§ **TASK MATERIAL**:
-- Opening Marker --

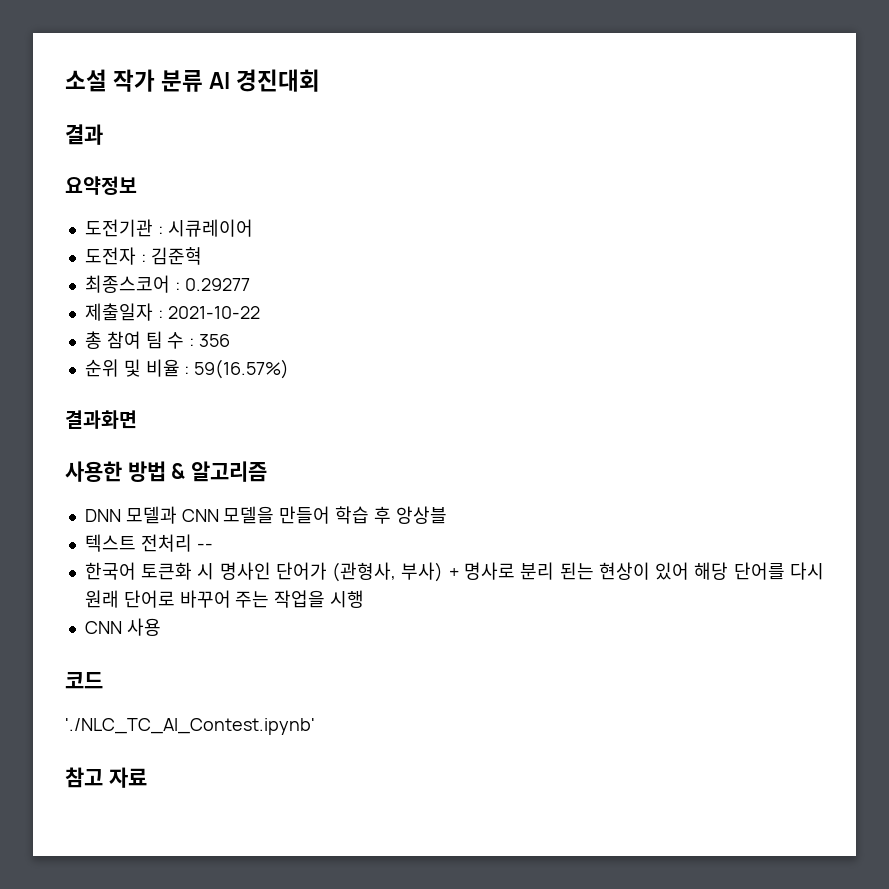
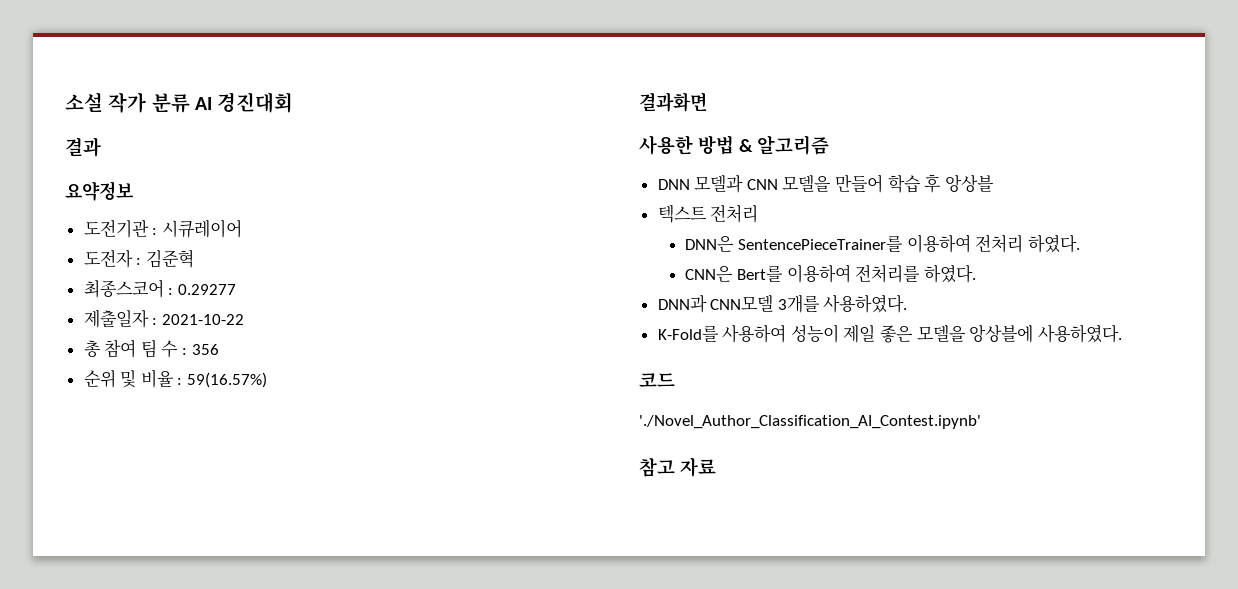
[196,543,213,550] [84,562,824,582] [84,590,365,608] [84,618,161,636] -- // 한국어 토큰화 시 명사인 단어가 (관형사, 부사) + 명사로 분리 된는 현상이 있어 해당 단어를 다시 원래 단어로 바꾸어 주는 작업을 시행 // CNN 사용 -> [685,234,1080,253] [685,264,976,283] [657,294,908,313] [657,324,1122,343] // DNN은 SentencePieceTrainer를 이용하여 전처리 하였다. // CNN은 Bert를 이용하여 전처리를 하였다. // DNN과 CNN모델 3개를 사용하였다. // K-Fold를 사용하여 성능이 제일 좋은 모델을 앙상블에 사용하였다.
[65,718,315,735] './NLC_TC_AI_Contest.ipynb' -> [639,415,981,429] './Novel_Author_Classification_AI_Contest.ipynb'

-- Closing Marker --
-- Opening Marker --

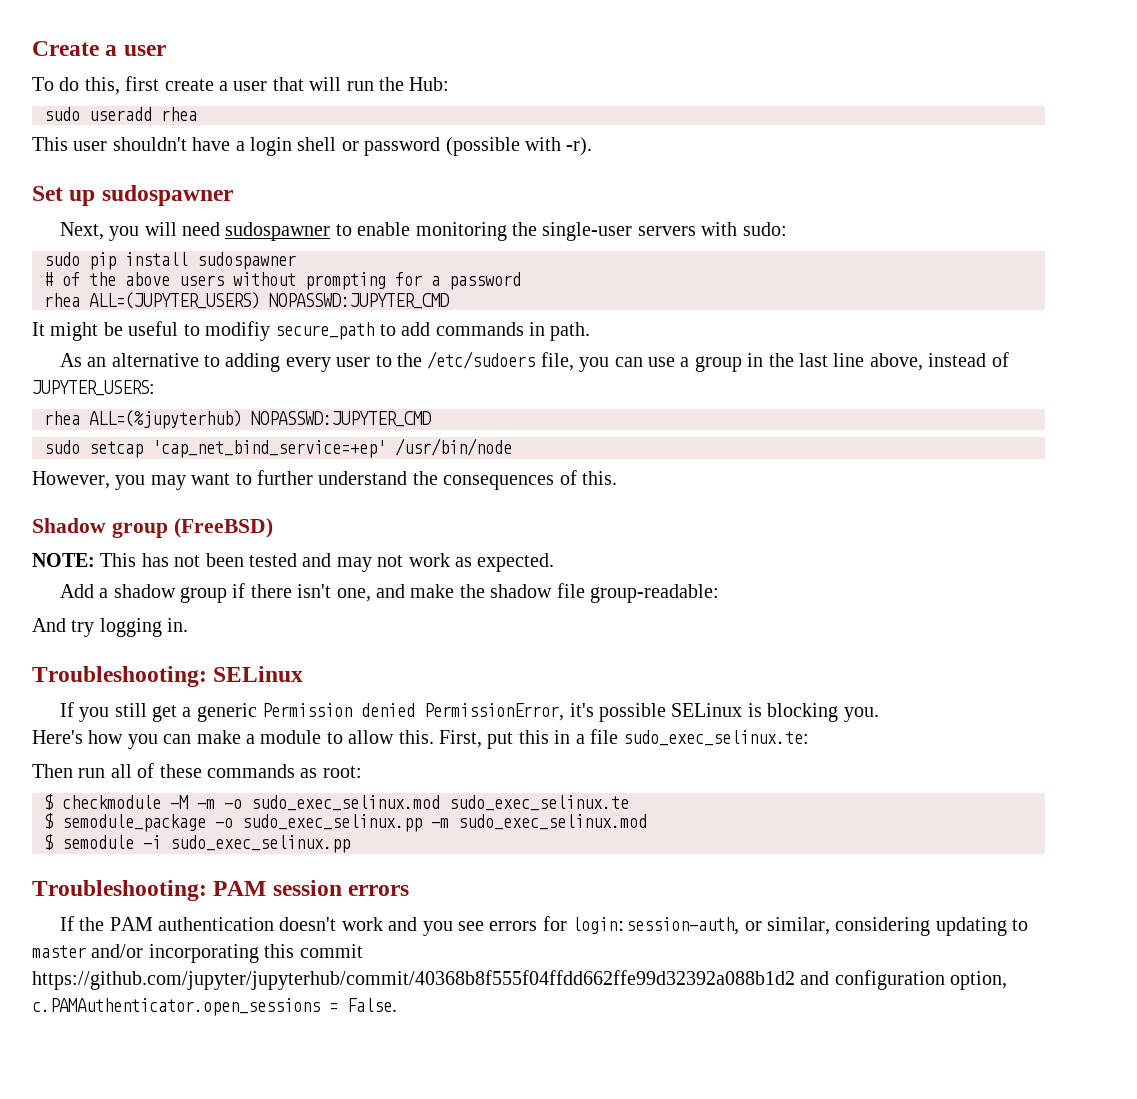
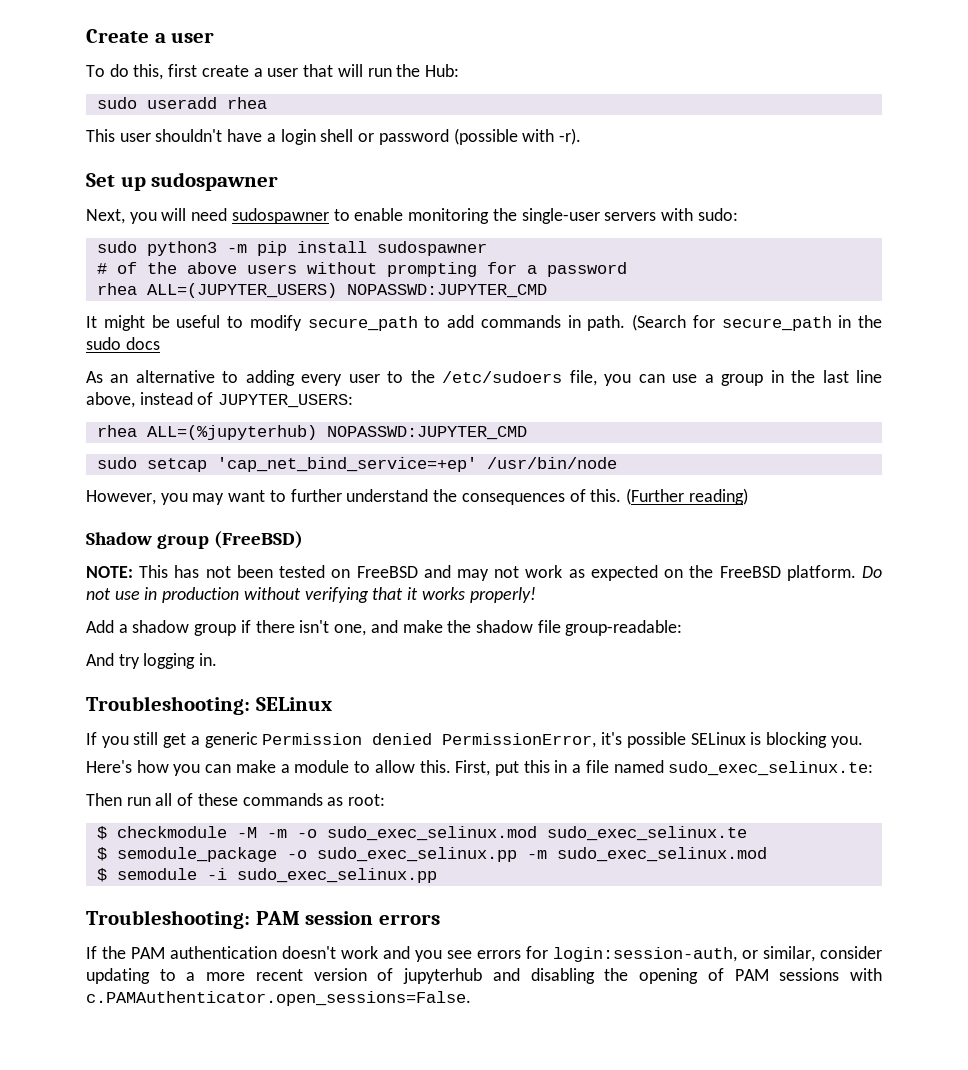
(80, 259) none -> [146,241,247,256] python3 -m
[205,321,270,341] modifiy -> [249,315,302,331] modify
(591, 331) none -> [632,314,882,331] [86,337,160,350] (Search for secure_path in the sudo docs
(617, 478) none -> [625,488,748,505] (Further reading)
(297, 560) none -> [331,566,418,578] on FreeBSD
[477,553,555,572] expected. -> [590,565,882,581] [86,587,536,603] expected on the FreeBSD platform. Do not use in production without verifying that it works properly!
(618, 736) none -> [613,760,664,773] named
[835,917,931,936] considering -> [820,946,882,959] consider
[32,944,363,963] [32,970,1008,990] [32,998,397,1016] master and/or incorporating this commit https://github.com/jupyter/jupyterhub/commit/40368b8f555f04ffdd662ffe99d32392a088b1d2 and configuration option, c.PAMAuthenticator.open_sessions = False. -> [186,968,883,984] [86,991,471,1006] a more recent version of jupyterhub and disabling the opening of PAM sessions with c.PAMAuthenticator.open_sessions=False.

-- Closing Marker --

§ **ASSIGNED TASK**: Copy all lines from the data that hold the word "none".

§ **RESULT FOR THIS EXERCISE**:
(80, 259) none -> [146,241,247,256] python3 -m
(591, 331) none -> [632,314,882,331] [86,337,160,350] (Search for secure_path in the sudo docs
(617, 478) none -> [625,488,748,505] (Further reading)
(297, 560) none -> [331,566,418,578] on FreeBSD
(618, 736) none -> [613,760,664,773] named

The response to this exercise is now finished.